Step 1. Find a non-deterministic finite-state automaton (NFA) for the language.

Step 2. Convert the NFA to a regular expression.

Step 3. Double-check whether your regular expression is correct.

In more detail, here is how you do each of those two steps:

Step 1. To find a NFA for your language, you can think of this as a programming problem, where you have to write a program that works in a very limited programming language where you are only allowed to have a fixed, finite amount of state. Try to write a program that reads in a string one letter at a time and decides whether the input string belongs to the language or not, using only a fixed amount of memory (say, $c$ memory cells, where $c$ is some constant that does not depend on the input string, not even on the length of the input string). This program then corresponds naturally to a NFA, where the NFA has one state per possible value of the program's memory.

Sometimes, it can also be helpful to use the closure properties of NFA. For instance, if the language $L$ is specifies as $L = L_1 \cup L_2$, then it suffices to build a NFA for $L_1$ and a NFA for $L_2$; then the closure properties for regular languages allow you to derive a NFA for $L$. For more techniques to build a NFA, take a look at our reference question How to prove a language is regular? for more approaches.

Step 2. To convert the NFA to a regular expression, apply the algorithm described in How to convert finite automata to regular expressions?.

Step 3. To check whether your regular expression seems to be correct, you can try testing it on a few example strings to see if it seems to give the correct answer.
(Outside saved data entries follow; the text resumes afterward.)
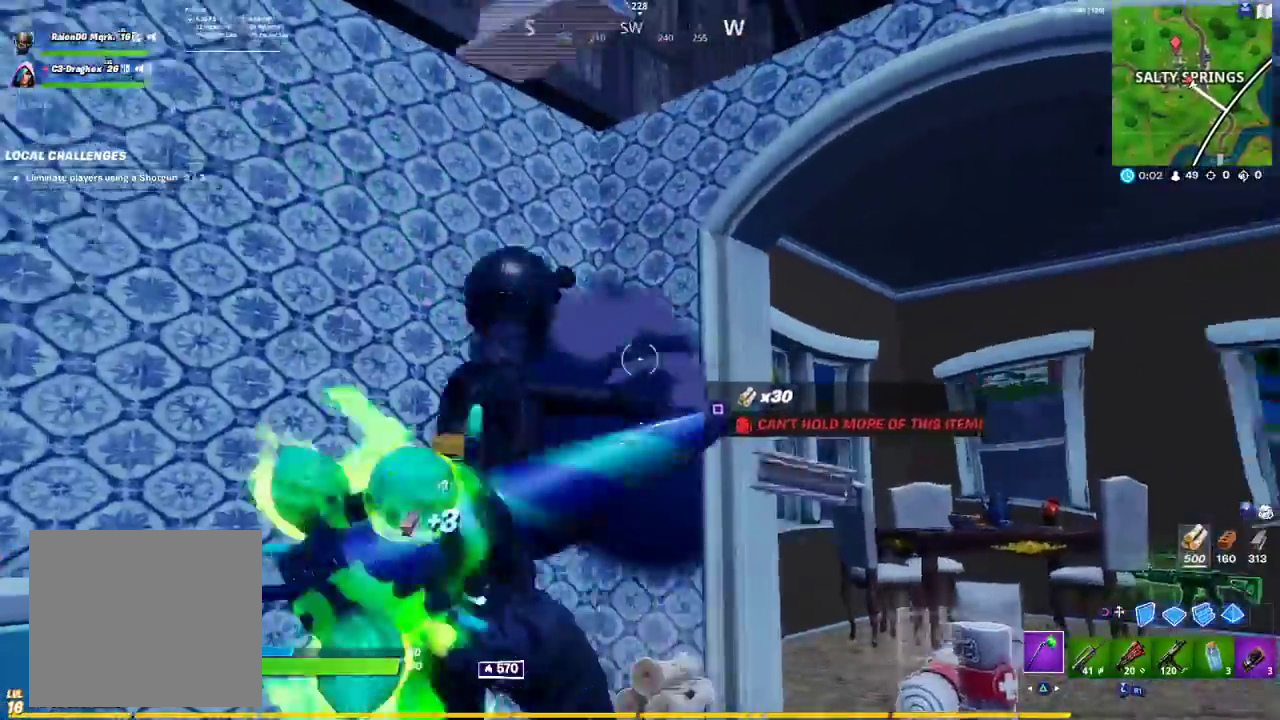
{"buttons": ["R2"], "left_stick": "up-right", "right_stick": "down", "events": [[133, "left_stick", "down"], [300, "left_stick", "left"], [367, "right_stick", "center"], [433, "left_stick", "up-right"], [467, "right_stick", "down"]]}
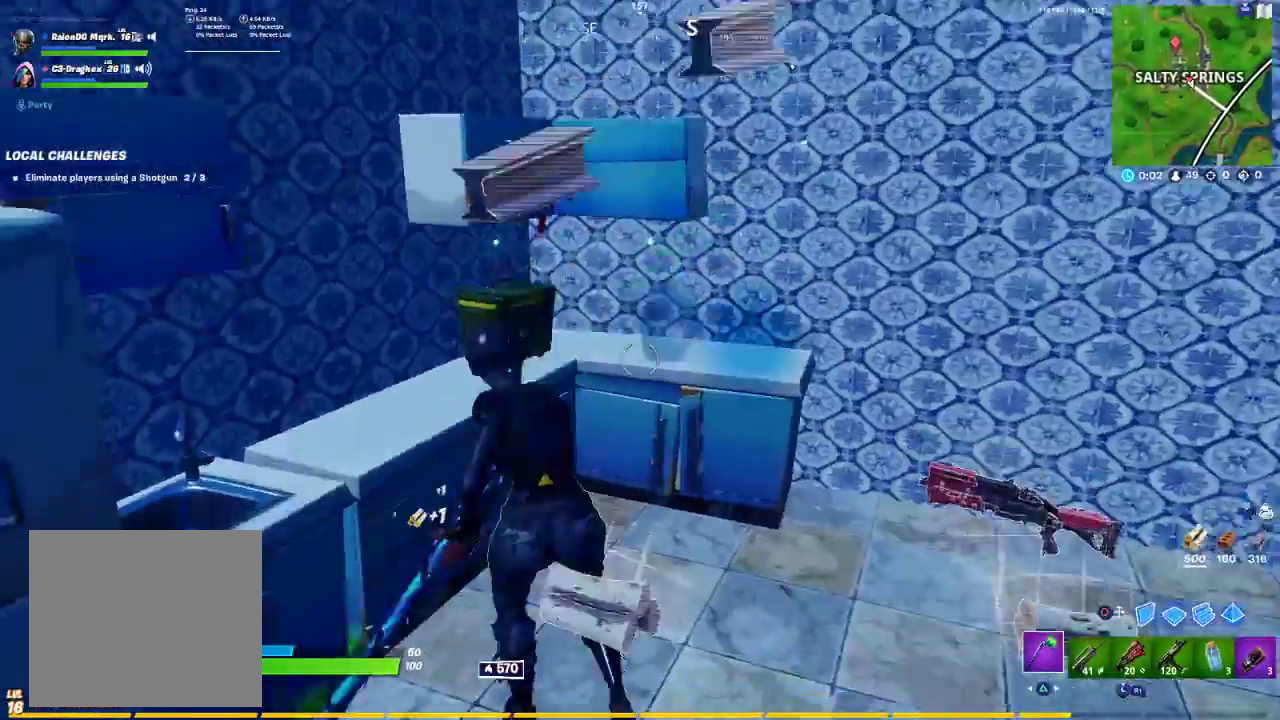
{"buttons": ["R2"], "left_stick": "right", "right_stick": "center", "events": [[50, "right_stick", "center"], [67, "left_stick", "down-right"], [167, "left_stick", "down-left"], [300, "left_stick", "up-left"], [383, "left_stick", "up-right"], [467, "left_stick", "right"]]}
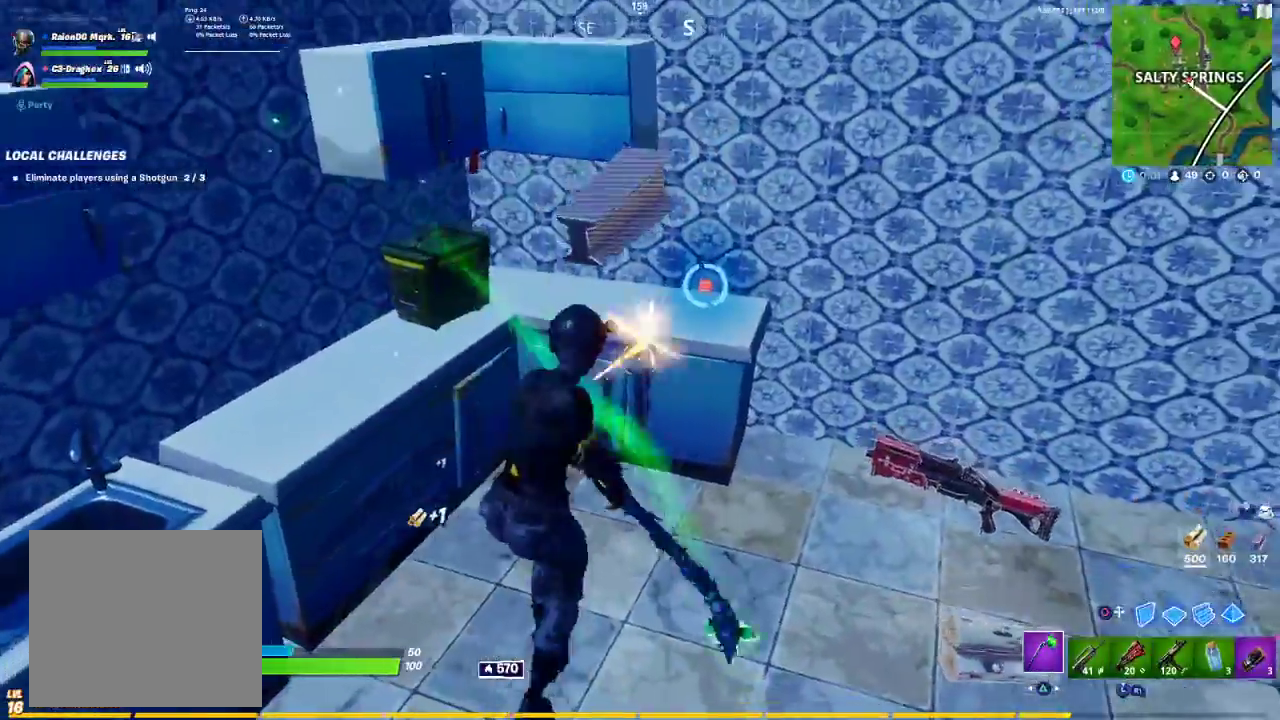
{"buttons": ["R2"], "left_stick": "left", "right_stick": "left", "events": [[17, "left_stick", "down-right"], [100, "left_stick", "down-left"], [200, "left_stick", "up-left"], [300, "left_stick", "up-right"], [383, "right_stick", "left"], [433, "left_stick", "left"]]}
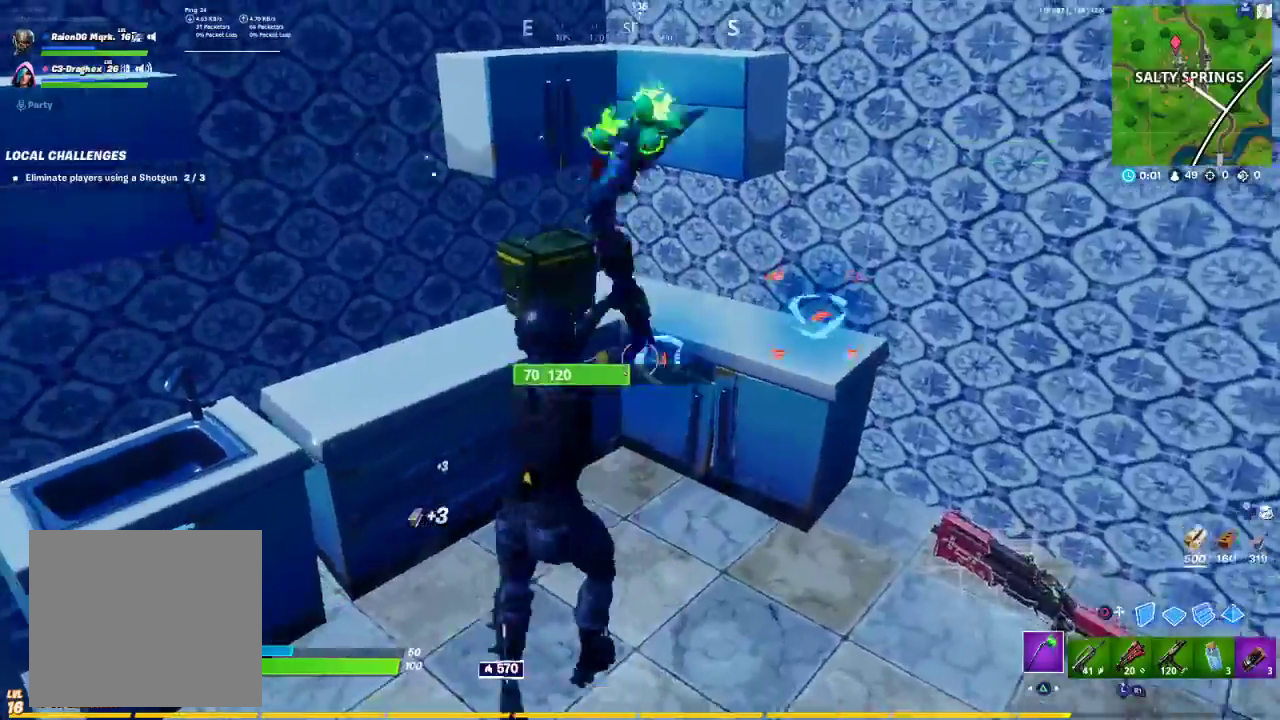
{"buttons": [], "left_stick": "up-right", "right_stick": "right", "events": [[17, "right_stick", "center"], [100, "left_stick", "up"], [367, "R2", "up"], [483, "right_stick", "right"], [500, "left_stick", "up-right"]]}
Try both several examples that are in the language and several that are not.


This is just one approach. There are other approaches, including writing down a regular grammar and converting it to a regular expression, or writing a system of linear expressions in regular languages and converting to a regular expression using Arden's Lemma, or others. For an overview of those methods, take a look at How to prove a language is regular?, How to convert finite automata to regular expressions?, and Known algorithms to go from a DFA to a regular expression.

You can also look at other examples of this kind of problem on this site, e.g., by looking at questions tagged .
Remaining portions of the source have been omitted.